Given task: Translate this sentence from the Across the Years 2007 post into Spanish: "At Across the Years I double as one of the organizers in the months before the race itself, leaving me free to run the race mostly without distraction come race day."

Across the Years 2007

On Wednesday, January 2, 2008, I returned to my hole in the wall in Columbus, Ohio, from my ninth annual running of Across the Years, my seventh consecutive year in the 72-hour race, where the question most commonly asked by friends both new and old was:

“Why, oh why Ohio?”

It’s a reasonable question for anyone who has ever spent time in both places, but I don’t yet have a satisfying answer regarding why I recently left Arizona to live in Ohio, so it will have to be the subject of another blog entry.

At Across the Years I double as one of the organizers in the months before the race itself, leaving me free to run the race mostly without distraction come race day.

The organizers of Across the Years endeavor to put on an event that is at least the best in its class — perhaps even one that will be regarded by others as one of the best races in the world.

This year featured the best field ever, with runners from twenty-eight states in the US, and from Germany, Ireland, Sweden, and France coming together to spend the end of 2007 with a fete of running, many of them past or present holders of world and national records, and with the setting of new records in mind.

[Extracted data entries]
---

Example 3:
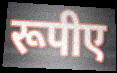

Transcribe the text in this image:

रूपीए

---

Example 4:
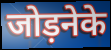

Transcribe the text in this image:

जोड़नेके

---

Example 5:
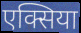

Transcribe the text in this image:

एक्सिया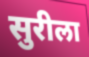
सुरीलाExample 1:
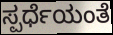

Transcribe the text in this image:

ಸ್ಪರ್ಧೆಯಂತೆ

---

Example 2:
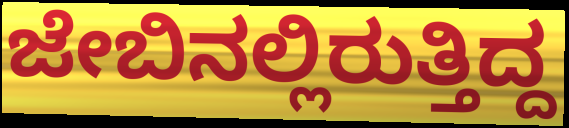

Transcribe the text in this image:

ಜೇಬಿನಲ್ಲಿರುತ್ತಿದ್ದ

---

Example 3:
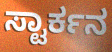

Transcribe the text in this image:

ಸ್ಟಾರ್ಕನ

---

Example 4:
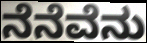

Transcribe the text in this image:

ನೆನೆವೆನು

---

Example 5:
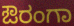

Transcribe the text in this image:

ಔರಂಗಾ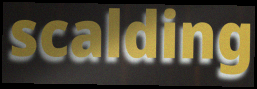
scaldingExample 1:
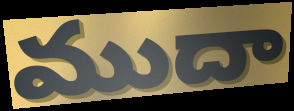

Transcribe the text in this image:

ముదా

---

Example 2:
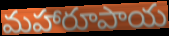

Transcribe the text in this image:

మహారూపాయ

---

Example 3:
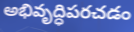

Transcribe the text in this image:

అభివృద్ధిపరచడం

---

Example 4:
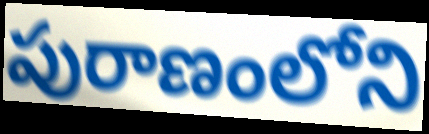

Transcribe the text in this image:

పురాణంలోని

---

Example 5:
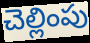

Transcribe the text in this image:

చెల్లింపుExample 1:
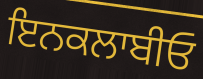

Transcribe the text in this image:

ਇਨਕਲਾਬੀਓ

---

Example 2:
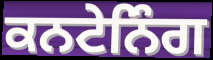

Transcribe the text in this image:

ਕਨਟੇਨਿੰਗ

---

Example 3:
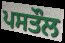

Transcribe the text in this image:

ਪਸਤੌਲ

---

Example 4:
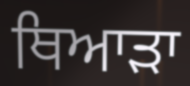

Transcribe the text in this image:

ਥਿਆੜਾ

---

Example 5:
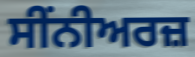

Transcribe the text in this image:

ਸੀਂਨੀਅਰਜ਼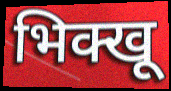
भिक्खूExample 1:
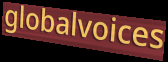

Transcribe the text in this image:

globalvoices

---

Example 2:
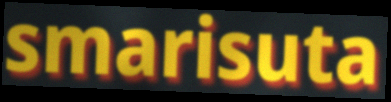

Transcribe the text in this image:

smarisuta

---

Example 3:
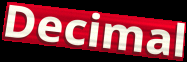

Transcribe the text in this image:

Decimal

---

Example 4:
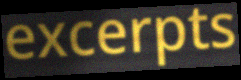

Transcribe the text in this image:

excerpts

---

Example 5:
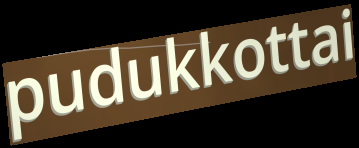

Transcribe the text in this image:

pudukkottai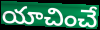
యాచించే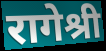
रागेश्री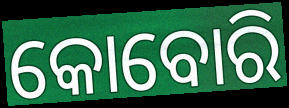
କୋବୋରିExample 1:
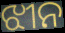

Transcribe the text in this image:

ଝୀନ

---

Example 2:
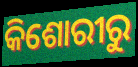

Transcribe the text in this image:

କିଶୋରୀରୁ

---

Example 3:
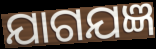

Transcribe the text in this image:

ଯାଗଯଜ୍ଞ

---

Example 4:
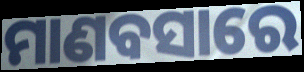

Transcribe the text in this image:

The response: En Across the Years también hago las veces de uno de los organizadores en los meses previos a la carrera, lo que me deja libre para correrla mayormente sin distracciones cuando llega el día de la carrera.